> EXERCISE GOAL
Extend the passage below on sample size as a proxy for statistical power, picking up after its final sentence.
STUDY TEXT below:
My first concern is that sample sizes can provide misleading information about power because researchers often tend to conduct analyses on subsamples of their data. For example, with 20 participants per cell, a typical 2 x 2 ANOVA design has a total sample size of N = 80. The ANOVA with all participants is often followed by post-hoc tests that aim to test differences between two theoretically important means.For example, after showing an interaction between men and women, the post-hoc tests are used to show that there is a significant increase for men and a significant decrease in women. Although the interaction effect can have high power because the pattern in the two groups goes into opposite directions (cross-over interaction), the comparisons within gender with N = 40 have considerably less power. A comparison of sample sizes and degrees of freedoms in Psychological Science shows that many tests have smaller df than N (e.g., 37/76, 65/131, 62/130, 66/155, 57/182 for the first five articles in 2010 in alphabetical order). This problem could be addressed by using information about df to compute median N of statistical tests.

A more fundamental concern is the use of sample size as a proxy for statistical power. This is only true, if all studies had the same effect size and all studies used the same research design. These restrictive conditions are clearly violated when the goal is to provide information about the typical statistical power of diverse articles in a scientific journal. Some research areas could have larger effects than others. For example, animal studies make it is easier to control variables, which reduces sampling error. Perception studies can often gather hundreds of observations in a one-hour session, where social psychologists may end up with a single behavior in a carefully staged deception study. The use of a single effect size for all journals benefits journals that use large samples to study small effects and punishes journals that publish carefully controlled studies that produce large effects. At a minimum, one would expect that the information about sample sizes is complemented with information about the median effect size in a journal, but the authors did not consider this option, presumably because it is much harder to to obtain than information about sample sizes, but this information is essential for power estimation.
End of STUDY TEXT.
DATASET CONTENT below:
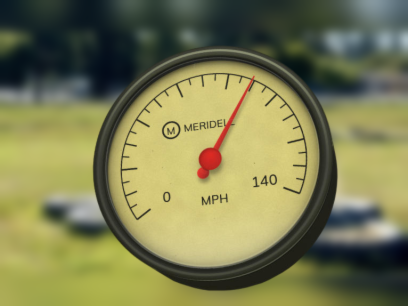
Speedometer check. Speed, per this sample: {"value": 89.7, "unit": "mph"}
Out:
End of DATASET CONTENT.
> RESULT OF THE EXERCISE
A related concern is that sample size can only be used to estimate power for a simple between-subject design. Estimating statistical power for more complex designs is more difficult and often not possible without information that is not reported. Applying the simple formula for between-subject designs to these studies can severely underestimate statistical power. A within-subject design with many repeated trials can produce more power than a between-subject design with 200 participants. If the NF were used to evaluate journals or researchers, it would favor researchers who use inefficient between-subject designs rather than efficient designs, which would incentivize waste of research funds. It would be like evaluating cars based on their gasoline consumption rather than on their mileage.

AN EMPIRICAL TEST OF NF AS A MEASURE OF POWER

The problem of equating sample size with statistical power is apparent in the results of the OSF-reproducibility project. In this project, a team of researchers conducted exact replication studies of 97 statistically significant results published in three prominent psychology journals. Only 36% of the replication studies were significant. The authors examined several predictors of replication success (p < .05 in the replication study), including sample size.

Importantly, they found a negative relationship between sample size of the original studies and replication success (r = -.15). One might argue that a more appropriate measure of power would be the sample size of the replication studies, but even this measure failed to predict replication success (r = -.09).

The reason for this failure of NF is that the OSF-reproducibility project mixed studies from the cognitive literature that often use powerful within-subject designs with small samples and studies from social psychology that often use the less powerful between-subject design. Although sample sizes are larger in these studies, studies with small samples in cognitive psychology are more powerful and tended to replicate at a higher rate.

This example illustrates that the focus on sample size is misleading and that the N-pact Factor would have led to the wrong conclusion about the replicability of research in social versus cognitive psychology.

CONCLUSION

Everything being equal, studies with larger samples have more statistical power to demonstrate real effects, and statistical power is monotonically related to sample size. Everything else being equal, larger samples are better because bigger statistical power is better. However, in real life everything else is not equal and rewarding sample size without taking effect sizes and design features of a study into account creates a false incentive structure. In other words, bigger samples are not necessarily better.

To increase replicability and to reward journals for publishing replicable results it would be better to measure the typical statistical power of studies than to use sample size as a simple, but questionable proxy.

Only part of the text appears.